画像が上下反転して見える場合のみ、ここを変更して挙動を確認します。

Compact GUI

設定内容

  • チェックあり:UIをコンパクト表示
  • チェックなし:通常表示

画面の見た目だけに関わる項目です。

  • ノートPC
  • 画面が狭い環境

では便利ですが、処理結果には一切影響しません。

Detect masters from path

何をする項目か

この項目を有効にすると、指定したパス内にある 既存のマスターファイル をWBPPが自動的に検出します。

こんなときに便利

  • 以前作成した Master Bias / Dark / Flat を再利用したい
  • 同じ条件で何度も処理する

再処理の効率を上げたい場合に役立ちます。

Generate rejection maps

何が生成されるか

画像統合時に使われたリジェクションマップ(除外ピクセル情報) を保存します。

使いどころ

  • ゴミや人工衛星がどう除去されたか確認したい
  • 統合結果を検証したい

といった 検証用途 に有効です。

通常は ON のままで問題ありません。

Preserve white balance

この項目の役割

カラーカメラ画像において、撮影時のホワイトバランス情報を保持します。

WBPP後のカラーバランスに影響するため、意図的に色を管理したい場合 に意味を持つ項目です。

迷う場合は、
👉 デフォルトのままでOK です。

Save groups on exit

何が保存されるか

WBPP終了時に、

  • グループ分け情報
  • 設定状態

を保存します。

次回WBPPを開いたときに前回の状態を引き継げる ため、基本的には ON を推奨します。

Smart naming override

ファイル名の制御

WBPPが自動生成するファイル名のルールを上書きするための設定です。

通常はWBPPの命名規則で十分なため、特別な理由がなければ触らなくてOK な項目です。

Purge cache

キャッシュの削除

WBPPが内部で保持しているキャッシュを削除します。

  • 動作が不安定になったとき
  • 過去の設定が残っている気がするとき

に使う トラブルシュート用 のボタンです。

Global Options は、

  • 画質を直接左右する
  • パラメータを追い込む

ための場所ではありません。

むしろ、

WBPP全体が“どう動くか”を決める環境設定

という位置づけです。

多くの場合は、

  • デフォルト設定
  • Global Pref
  • 保存系は ON

この状態で問題なく運用できます。

まとめ

Global Options は
「WBPPをどういう思想で動かすか」を決める場所です。
個別の結果を変えるというより、処理の安定性・再現性・管理のしやすさ に効いてきます。

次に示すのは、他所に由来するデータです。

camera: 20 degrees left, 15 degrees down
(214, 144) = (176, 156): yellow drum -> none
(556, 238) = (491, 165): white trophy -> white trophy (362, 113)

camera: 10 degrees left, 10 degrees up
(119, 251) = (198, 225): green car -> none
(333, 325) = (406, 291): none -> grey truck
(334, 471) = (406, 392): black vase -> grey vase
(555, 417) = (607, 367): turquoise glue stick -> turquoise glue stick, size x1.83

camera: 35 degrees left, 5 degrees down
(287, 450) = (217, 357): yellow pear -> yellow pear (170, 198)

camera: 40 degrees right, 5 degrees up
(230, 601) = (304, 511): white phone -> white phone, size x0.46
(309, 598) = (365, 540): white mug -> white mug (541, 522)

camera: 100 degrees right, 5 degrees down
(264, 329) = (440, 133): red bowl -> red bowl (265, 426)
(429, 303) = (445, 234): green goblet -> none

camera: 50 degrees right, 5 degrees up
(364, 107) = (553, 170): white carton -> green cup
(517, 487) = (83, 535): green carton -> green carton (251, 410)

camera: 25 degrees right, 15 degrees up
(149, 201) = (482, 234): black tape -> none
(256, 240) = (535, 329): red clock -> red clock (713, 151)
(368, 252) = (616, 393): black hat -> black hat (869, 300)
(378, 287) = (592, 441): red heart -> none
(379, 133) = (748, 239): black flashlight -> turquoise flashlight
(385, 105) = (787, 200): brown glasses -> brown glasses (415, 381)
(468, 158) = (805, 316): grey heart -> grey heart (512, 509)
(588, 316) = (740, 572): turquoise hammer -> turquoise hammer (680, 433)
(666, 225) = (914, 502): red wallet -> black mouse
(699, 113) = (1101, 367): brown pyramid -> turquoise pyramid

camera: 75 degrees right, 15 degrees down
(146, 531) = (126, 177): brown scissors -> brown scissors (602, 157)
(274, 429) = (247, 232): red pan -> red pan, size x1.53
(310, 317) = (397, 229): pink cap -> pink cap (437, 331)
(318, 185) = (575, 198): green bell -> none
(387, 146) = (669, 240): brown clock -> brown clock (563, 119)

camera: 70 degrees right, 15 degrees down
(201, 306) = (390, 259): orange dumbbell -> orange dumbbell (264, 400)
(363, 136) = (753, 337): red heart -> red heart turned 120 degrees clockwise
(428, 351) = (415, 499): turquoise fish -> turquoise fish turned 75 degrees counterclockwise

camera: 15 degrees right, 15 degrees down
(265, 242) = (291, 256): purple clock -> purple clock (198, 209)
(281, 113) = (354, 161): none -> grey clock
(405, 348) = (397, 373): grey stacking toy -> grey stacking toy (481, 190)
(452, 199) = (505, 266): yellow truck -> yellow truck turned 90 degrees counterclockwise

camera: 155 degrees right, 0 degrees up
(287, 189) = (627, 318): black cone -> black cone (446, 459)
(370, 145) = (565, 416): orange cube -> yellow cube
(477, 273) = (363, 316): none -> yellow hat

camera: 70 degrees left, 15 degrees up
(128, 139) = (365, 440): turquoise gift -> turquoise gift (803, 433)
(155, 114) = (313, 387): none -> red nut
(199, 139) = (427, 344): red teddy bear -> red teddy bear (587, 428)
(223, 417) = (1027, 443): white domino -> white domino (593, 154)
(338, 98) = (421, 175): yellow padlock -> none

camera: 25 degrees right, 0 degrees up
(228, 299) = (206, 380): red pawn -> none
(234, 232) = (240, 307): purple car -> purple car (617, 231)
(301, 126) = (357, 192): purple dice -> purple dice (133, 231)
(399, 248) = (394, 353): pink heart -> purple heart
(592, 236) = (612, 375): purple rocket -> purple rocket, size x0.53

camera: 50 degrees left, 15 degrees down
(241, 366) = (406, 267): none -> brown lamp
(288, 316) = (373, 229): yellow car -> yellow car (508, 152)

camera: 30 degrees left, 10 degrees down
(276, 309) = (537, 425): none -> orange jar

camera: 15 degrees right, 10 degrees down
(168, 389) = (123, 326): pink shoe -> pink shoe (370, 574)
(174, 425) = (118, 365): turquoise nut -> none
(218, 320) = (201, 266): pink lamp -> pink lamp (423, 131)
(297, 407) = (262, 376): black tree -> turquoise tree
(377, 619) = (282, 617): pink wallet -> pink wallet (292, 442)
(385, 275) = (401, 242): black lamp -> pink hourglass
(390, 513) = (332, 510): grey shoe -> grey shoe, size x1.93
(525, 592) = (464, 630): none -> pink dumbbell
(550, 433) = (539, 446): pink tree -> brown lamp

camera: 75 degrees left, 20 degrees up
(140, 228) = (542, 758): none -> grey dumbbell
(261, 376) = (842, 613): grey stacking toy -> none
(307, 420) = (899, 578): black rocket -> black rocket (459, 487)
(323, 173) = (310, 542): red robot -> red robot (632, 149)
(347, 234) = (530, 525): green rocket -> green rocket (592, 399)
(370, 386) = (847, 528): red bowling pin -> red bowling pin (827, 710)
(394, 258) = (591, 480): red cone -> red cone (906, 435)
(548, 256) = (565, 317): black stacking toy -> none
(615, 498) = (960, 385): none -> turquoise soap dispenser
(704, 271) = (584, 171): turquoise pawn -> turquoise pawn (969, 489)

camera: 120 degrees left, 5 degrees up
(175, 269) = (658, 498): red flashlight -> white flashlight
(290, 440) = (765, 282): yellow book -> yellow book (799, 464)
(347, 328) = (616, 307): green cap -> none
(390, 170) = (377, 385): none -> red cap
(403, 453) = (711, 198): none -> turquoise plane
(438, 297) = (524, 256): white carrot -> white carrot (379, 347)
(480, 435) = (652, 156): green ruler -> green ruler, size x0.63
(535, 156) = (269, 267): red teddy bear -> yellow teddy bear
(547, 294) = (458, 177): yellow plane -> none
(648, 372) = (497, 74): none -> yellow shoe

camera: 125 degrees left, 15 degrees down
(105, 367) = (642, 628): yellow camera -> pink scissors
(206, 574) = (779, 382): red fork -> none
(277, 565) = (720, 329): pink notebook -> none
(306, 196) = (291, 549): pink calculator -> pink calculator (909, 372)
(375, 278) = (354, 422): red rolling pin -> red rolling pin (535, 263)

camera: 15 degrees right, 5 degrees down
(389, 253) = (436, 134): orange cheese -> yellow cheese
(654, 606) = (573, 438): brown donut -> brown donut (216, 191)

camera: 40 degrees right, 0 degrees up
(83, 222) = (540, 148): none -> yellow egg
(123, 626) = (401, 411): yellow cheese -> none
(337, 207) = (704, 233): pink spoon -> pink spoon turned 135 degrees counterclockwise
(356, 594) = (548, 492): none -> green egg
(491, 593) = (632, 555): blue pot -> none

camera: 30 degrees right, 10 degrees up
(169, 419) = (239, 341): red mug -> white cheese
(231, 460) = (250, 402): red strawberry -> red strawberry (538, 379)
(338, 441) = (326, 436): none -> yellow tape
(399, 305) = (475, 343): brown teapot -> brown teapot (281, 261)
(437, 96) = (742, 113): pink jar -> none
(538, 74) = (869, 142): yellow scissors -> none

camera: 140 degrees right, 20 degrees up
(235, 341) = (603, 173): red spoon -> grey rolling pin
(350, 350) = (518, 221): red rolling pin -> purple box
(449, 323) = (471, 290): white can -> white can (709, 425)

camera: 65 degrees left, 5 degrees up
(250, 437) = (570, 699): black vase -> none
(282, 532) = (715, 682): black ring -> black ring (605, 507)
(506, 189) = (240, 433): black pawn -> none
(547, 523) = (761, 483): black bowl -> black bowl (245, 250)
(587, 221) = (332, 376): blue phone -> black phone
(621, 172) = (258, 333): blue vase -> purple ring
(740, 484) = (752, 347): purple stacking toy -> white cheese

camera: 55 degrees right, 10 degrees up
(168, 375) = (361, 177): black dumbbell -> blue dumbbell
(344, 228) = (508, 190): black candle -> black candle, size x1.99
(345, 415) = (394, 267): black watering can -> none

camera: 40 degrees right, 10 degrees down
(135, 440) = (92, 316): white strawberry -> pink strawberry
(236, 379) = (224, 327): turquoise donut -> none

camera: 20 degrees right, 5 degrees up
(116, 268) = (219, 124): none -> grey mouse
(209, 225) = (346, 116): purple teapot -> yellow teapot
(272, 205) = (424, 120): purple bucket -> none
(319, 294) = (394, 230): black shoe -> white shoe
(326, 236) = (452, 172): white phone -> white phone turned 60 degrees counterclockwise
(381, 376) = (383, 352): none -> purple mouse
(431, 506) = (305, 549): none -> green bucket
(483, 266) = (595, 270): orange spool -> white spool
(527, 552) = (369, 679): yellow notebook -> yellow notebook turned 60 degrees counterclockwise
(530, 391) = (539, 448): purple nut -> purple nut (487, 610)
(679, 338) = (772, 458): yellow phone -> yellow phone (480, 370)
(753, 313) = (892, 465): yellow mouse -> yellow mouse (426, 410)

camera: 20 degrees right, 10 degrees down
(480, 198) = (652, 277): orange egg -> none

まずは「何が書いてあるのか」「何を決めているのか」を理解するだけで十分。

✅ 基本的にON推奨

  • Detect masters from path
  • Generate rejection maps
  • Save groups on exit

⚠️ 状況によりON/OFF

  • Preserve white balance
  • Smart naming override

必要になったときに、このページへ戻って確認できるようにしておきましょう。